## Data shown

· · · ·

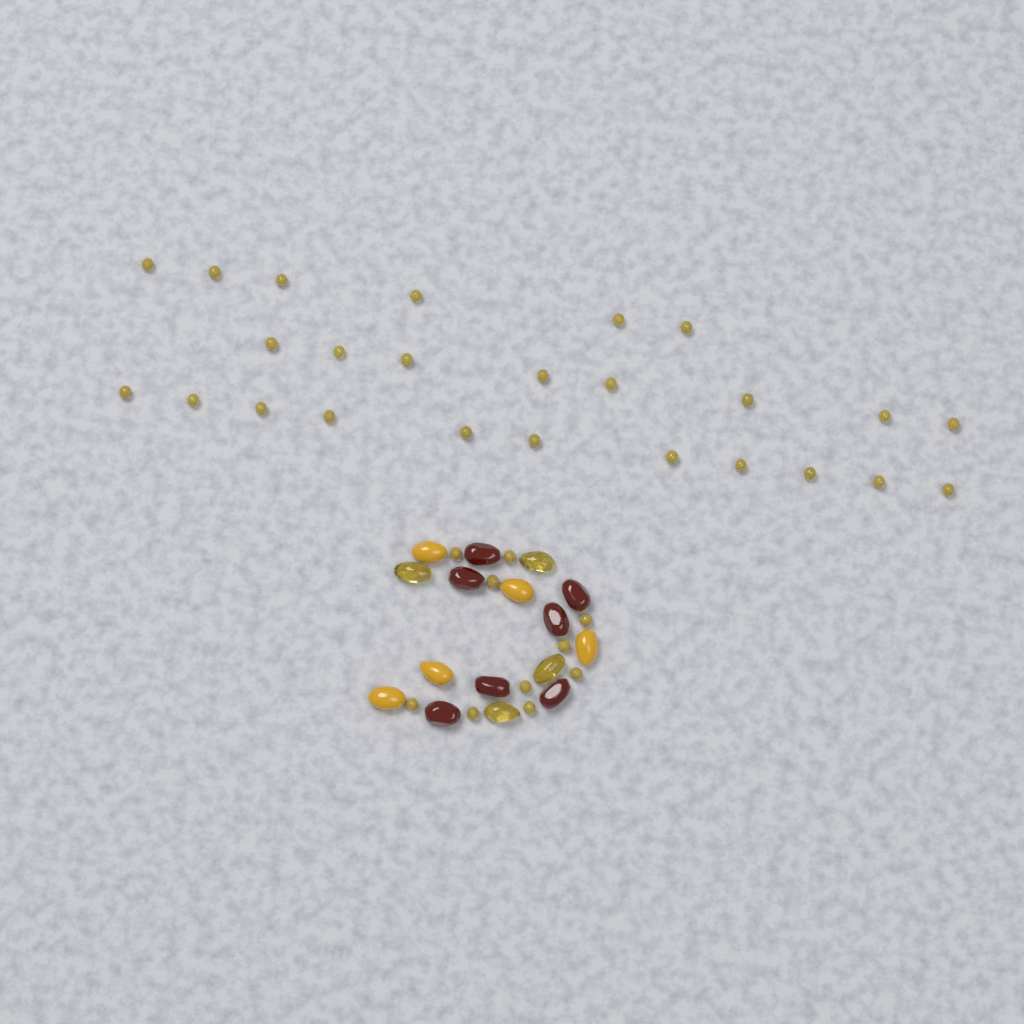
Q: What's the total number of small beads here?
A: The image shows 35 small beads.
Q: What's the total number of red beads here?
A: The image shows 7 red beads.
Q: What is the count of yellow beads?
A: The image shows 5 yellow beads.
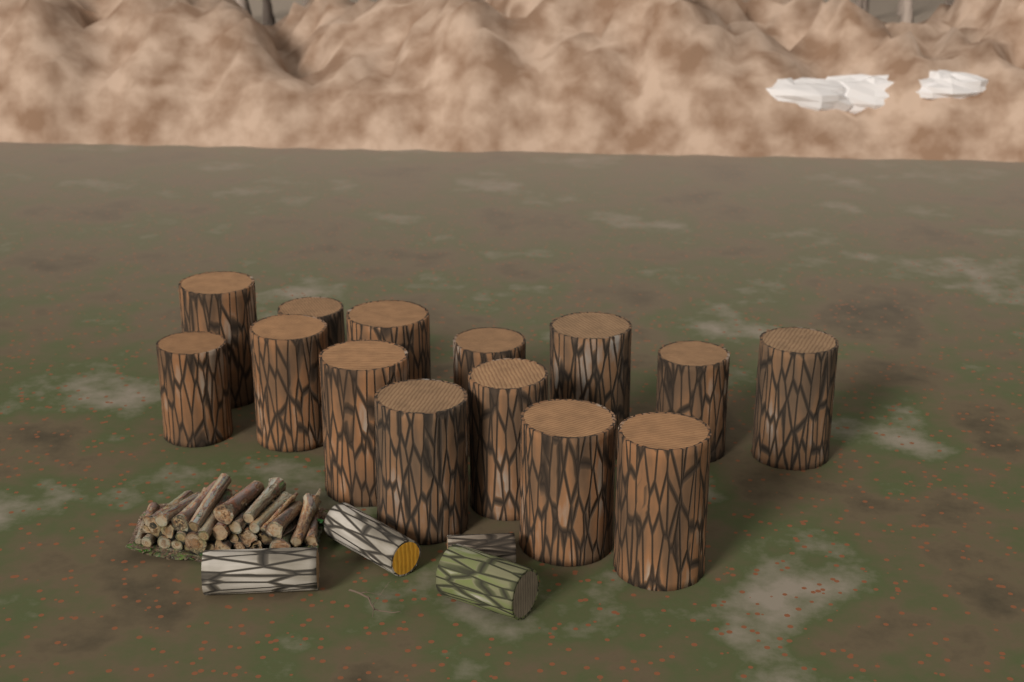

· · · ·

Can you convert the material above into a Markdown table with the columns Row and Entry, giving each line a numbered row, skipping blank lines, and leaving the pictures out?

## In response
| Row | Entry |
|---|---|
| 1 | Q: What's the total number of small beads here? |
| 2 | A: The image shows 35 small beads. |
| 3 | Q: What's the total number of red beads here? |
| 4 | A: The image shows 7 red beads. |
| 5 | Q: What is the count of yellow beads? |
| 6 | A: The image shows 5 yellow beads. |